Fang Yemin, Chen Lei
College of Information Engineering, Shanghai Maritime University, Shanghai 201306, China.
Comb Chem High Throughput Screen. 2017;20(2):140-146. doi: 10.2174/1386207319666161215142130.
The study of metabolic pathway is one of the most important fields in biochemistry. Good comprehension of the metabolic pathway system is helpful to uncover the mechanism of some fundamental biological processes. Because chemicals are part of the main components of the metabolic pathway, correct identification of which metabolic pathways a given chemical can participate in is an important step for understanding the metabolic pathway system. Most previous methods only considered the chemical information, which tried to deal with a multilabel classification problem of assigning chemicals to proper metabolic pathways.
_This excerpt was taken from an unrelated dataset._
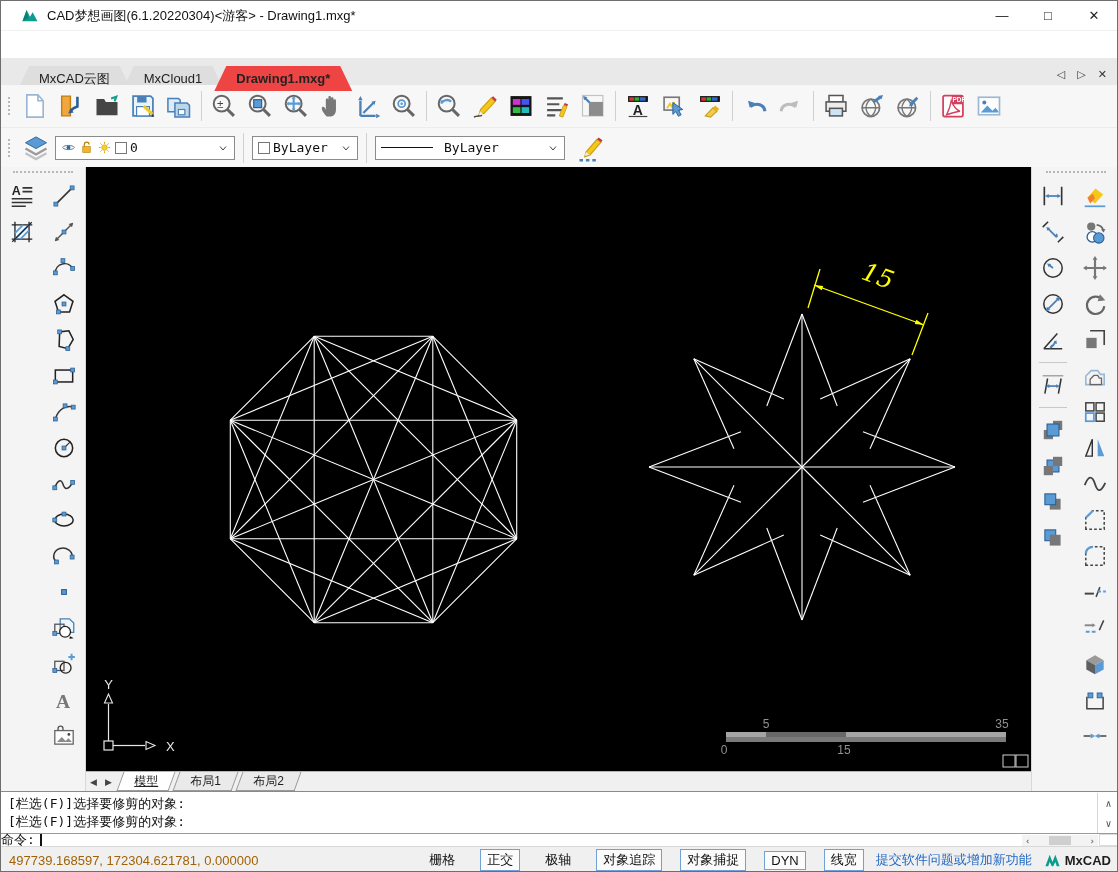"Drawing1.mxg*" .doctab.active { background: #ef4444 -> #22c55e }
In this study, the pathway information was also employed, thereby transforming the problem into a binary classification problem of identifying the pair of chemicals and metabolic pathways, i.e., a chemical and a metabolic pathway was paired as a sample to be considered in this study. To construct the prediction model, the association between chemical pathway type pairs was evaluated by integrating the association between chemicals and association between pathway types. The support vector machine was adopted as the prediction engine.
The extensive tests show that the constructed model yields good performance with total prediction accuracy around 0.878.
The comparison results indicate that our model is quite effective and suitable for the identification of whether a given chemical can participate in a given metabolic pathway.
代谢途径的研究是生物化学中最重要的领域之一。对代谢途径系统的良好理解有助于揭示一些基本生物过程的机制。由于化学物质是代谢途径主要成分的一部分,正确识别给定化学物质可参与哪些代谢途径是理解代谢途径系统的重要一步。大多数先前的方法仅考虑化学信息,试图处理将化学物质分配到适当代谢途径的多标签分类问题。
在本研究中,还采用了途径信息,从而将问题转化为识别化学物质与代谢途径对的二元分类问题,即,将一种化学物质和一条代谢途径配对作为本研究中要考虑的一个样本。为构建预测模型,通过整合化学物质之间的关联和途径类型之间的关联来评估化学途径类型对之间的关联。采用支持向量机作为预测引擎。
广泛的测试表明,构建的模型具有良好的性能,总预测准确率约为0.878。
比较结果表明,我们的模型非常有效,适用于识别给定化学物质是否可参与给定的代谢途径。